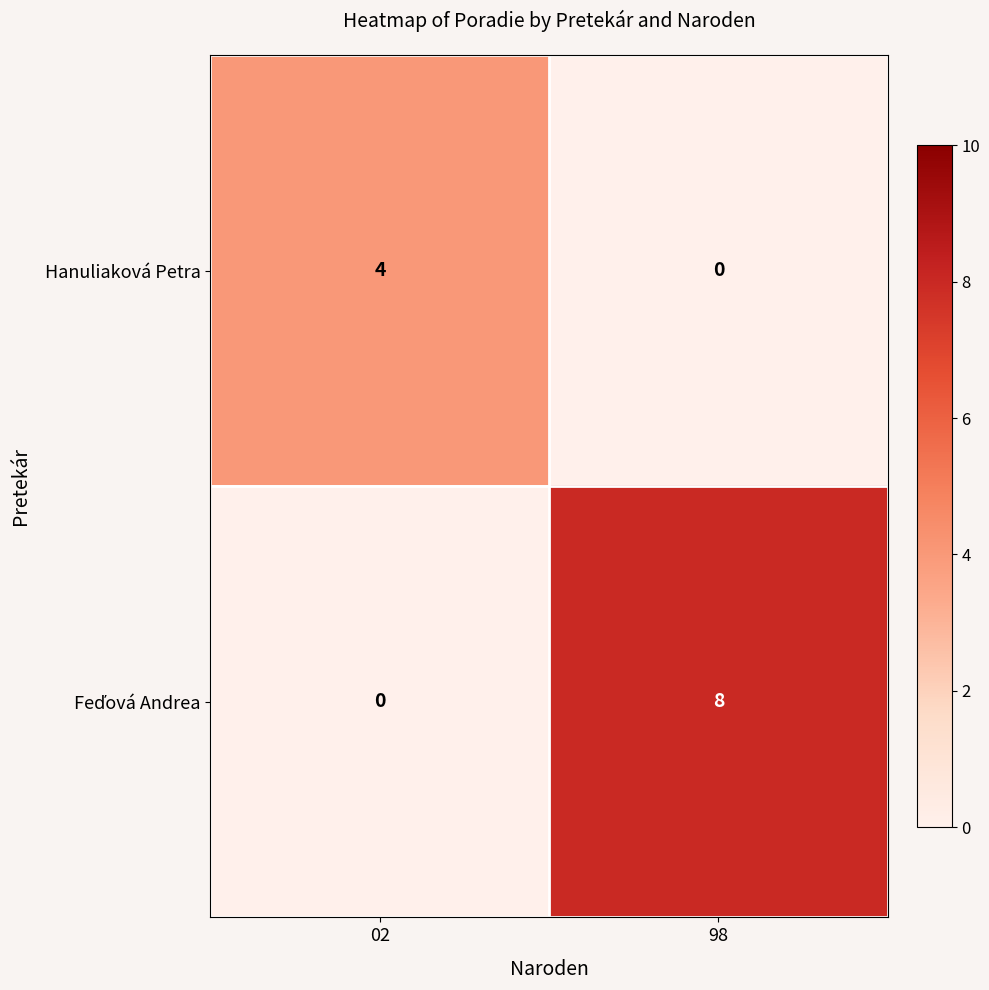

What is the total value across all series at 02?

4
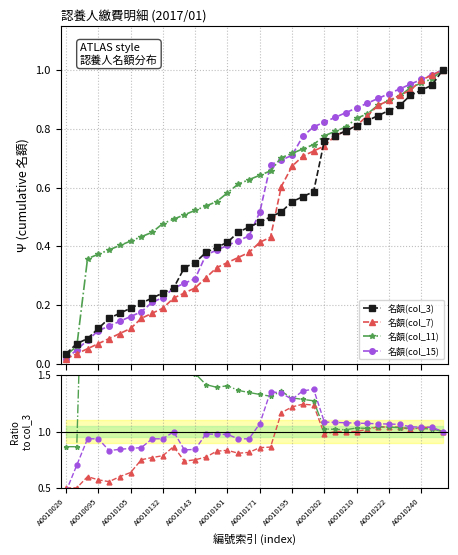

True or false: 名額(col_11) has a value of 2.1 at A0010171.

False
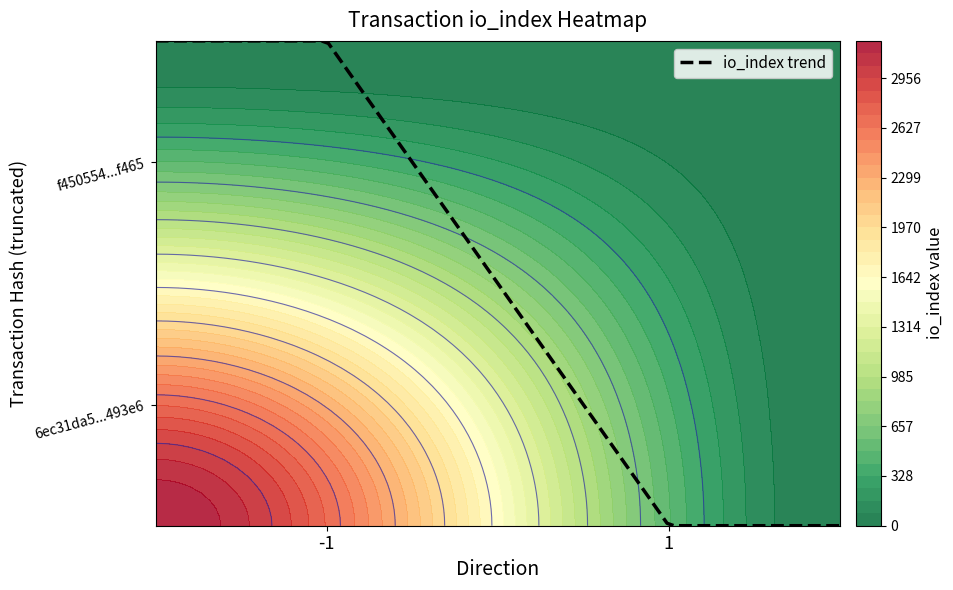

Which series has the largest range (max minus min)?

6ec31da5445308bb395bb4cd2da065ecfc493e6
******************************
TASK OBJECTIVE:
Format the rows above as a JSON list of strings with one string per line. Skip blank lines and leave out the pictures.

ANSWER TO THE EXERCISE:
[
  "What is the total value across all series at 02?",
  "4",
  "True or false: 名額(col_11) has a value of 2.1 at A0010171.",
  "False",
  "Which series has the largest range (max minus min)?",
  "6ec31da5445308bb395bb4cd2da065ecfc493e6"
]